L’ONF, en coproduction avec ARTE, présente Haïkus interactifs, une collection de douze haïkus interactifs réalisés par des artistes internationaux, de Montréal à Tokyo en passant par Stockholm. S’ils ne mettent pas systématiquement de l’avant des poèmes, comme le suggère le titre de ce recueil en ligne, toutes les œuvres s’inspirent néanmoins du format court et vivant du haïku et des thèmes qui le parcourent, soit le passage du temps et la vie courante. Traditionnellement rythmés par des images de la Nature, les haïkus procèdent d’une contemplation des miracles du quotidien et valorisent la spontanéité. Les œuvres de Haïkus interactifs sélectionnées par William Uricchio et son équipe font écho à cet héritage en donnant à explorer des images, des couleurs, des sons et des ambiances dans toute leur simplicité, les dépouillant de la surcharge médiatique qui caractérise habituellement l’hypermédia. Les douze haïkus sont des invitations à réfléchir à l’intangibilité de l’existence et à découvrir les potentialités de la matière de l’hypermédia d’une perspective esthétique. Haïkus interactifs nous enjoint à ralentir, et ce, étonnamment, par le biais du numérique.
Le marcheur de saison de Théo Le Du Fuentes (Cosmografik) et de Barbara Govin (illustratrice), optimisé pour la tablette tactile ou le téléphone mobile, propose une promenade interactive à travers les quatre saisons. Le spectateur-participant progresse sur le sentier à l’aide de ses doigts, en imitant la marche avec l’index et le majeur. Sur le chemin, il croise des haïkus et il récolte des icônes à l’image des saisons, ce qui lui assure l’achèvement du parcours.
Symbole du nombre d’or, PHI plonge le visiteur ou la visiteuse dans un flux d’images du monde d’une durée de trois minutes. Charles Ayats, Mathias Desloges, Colleen et Red Corner soumettent une expérience visuelle enlevante en misant sur des images époustouflantes et une trame sonore lyrique. L’internaute précipite la «contemplation interactive» en «effleurant le halo le long du tracé». S'il est assez vif, il aura accès à plus d’images, pour un maximum de 3947. Trois niveaux de difficulté sont ainsi offerts, de manière à ce qu’à chaque essai, l'internaute développe une nouvelle attention aux images, une attention singulière qui se dissipe dans l’ère du spectacle.
——————————
TRAVAIL À FAIRE -
[a] Expliquez en une à trois phrases pourquoi, selon le texte sur Haïkus interactifs, PHI propose trois niveaux de difficulté.
[b] Répondez à ces questions à partir du texte sur Haïkus interactifs :
(i) Qui a sélectionné les œuvres de la collection ?
(ii) Comment le spectateur-participant avance-t-il sur le sentier dans Le marcheur de saison ?
(iii) Combien de temps dure le flux d'images de PHI ?
[c] Réécrivez le passage du texte sur Haïkus interactifs en commençant aux mots «Le marcheur de» et en vous arrêtant après «l’achèvement du parcours.». Remplacez «haïkus» par «poèmes».
Appuyez-vous uniquement sur le texte sur Haïkus interactifs.

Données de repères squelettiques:
——————————
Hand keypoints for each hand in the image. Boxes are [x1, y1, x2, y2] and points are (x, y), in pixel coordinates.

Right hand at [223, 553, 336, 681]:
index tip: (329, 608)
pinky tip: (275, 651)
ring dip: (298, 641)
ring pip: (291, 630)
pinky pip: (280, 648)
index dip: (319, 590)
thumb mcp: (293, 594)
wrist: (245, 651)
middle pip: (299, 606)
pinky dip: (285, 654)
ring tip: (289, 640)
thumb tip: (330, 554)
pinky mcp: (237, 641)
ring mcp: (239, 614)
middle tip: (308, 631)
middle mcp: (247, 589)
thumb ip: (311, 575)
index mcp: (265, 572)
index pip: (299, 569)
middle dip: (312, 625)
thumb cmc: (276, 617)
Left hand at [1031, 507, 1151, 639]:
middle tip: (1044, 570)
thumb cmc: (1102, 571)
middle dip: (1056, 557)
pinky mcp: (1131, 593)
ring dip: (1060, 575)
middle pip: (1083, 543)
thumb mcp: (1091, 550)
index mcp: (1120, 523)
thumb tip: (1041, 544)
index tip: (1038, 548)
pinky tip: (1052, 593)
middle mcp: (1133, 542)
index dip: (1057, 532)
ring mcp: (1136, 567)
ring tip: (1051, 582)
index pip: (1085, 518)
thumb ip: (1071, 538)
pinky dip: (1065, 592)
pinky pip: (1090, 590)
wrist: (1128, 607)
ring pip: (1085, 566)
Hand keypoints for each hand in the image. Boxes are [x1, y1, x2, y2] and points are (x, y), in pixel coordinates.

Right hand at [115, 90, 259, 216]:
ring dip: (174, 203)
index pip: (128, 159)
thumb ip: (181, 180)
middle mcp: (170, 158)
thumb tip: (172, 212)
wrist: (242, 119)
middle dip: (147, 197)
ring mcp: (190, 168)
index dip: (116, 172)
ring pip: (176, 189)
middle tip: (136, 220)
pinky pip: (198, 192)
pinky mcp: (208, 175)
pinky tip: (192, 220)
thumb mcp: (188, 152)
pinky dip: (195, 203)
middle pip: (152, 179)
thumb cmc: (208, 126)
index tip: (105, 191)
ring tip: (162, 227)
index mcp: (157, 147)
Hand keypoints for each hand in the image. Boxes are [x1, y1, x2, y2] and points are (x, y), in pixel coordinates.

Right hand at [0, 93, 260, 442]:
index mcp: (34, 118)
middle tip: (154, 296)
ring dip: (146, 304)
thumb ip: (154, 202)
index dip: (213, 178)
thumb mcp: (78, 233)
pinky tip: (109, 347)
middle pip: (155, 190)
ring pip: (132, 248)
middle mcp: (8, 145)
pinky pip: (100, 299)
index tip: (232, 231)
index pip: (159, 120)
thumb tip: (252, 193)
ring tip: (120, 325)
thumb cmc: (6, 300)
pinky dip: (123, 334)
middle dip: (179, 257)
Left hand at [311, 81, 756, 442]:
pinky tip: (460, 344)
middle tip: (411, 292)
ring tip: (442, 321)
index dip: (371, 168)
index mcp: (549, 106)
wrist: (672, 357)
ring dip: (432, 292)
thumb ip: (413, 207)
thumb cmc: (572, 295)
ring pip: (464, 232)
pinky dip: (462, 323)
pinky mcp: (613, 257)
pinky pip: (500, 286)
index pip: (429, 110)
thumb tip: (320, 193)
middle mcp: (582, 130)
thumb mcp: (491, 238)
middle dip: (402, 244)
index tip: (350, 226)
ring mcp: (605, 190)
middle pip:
——————————
RÉPONSES PAR TÂCHE -
[a] PHI offre trois niveaux de difficulté pour qu'à chaque essai, l'internaute développe une nouvelle attention aux images. Il s'agit d'une attention singulière qui se dissipe dans l'ère du spectacle.

[b]
(i) William Uricchio et son équipe.
(ii) Il progresse à l'aide de ses doigts, en imitant la marche avec l'index et le majeur.
(iii) Trois minutes.

[c]
Le marcheur de saison de Théo Le Du Fuentes (Cosmografik) et de Barbara Govin (illustratrice), optimisé pour la tablette tactile ou le téléphone mobile, propose une promenade interactive à travers les quatre saisons. Le spectateur-participant progresse sur le sentier à l’aide de ses doigts, en imitant la marche avec l’index et le majeur. Sur le chemin, il croise des poèmes et il récolte des icônes à l’image des saisons, ce qui lui assure l’achèvement du parcours.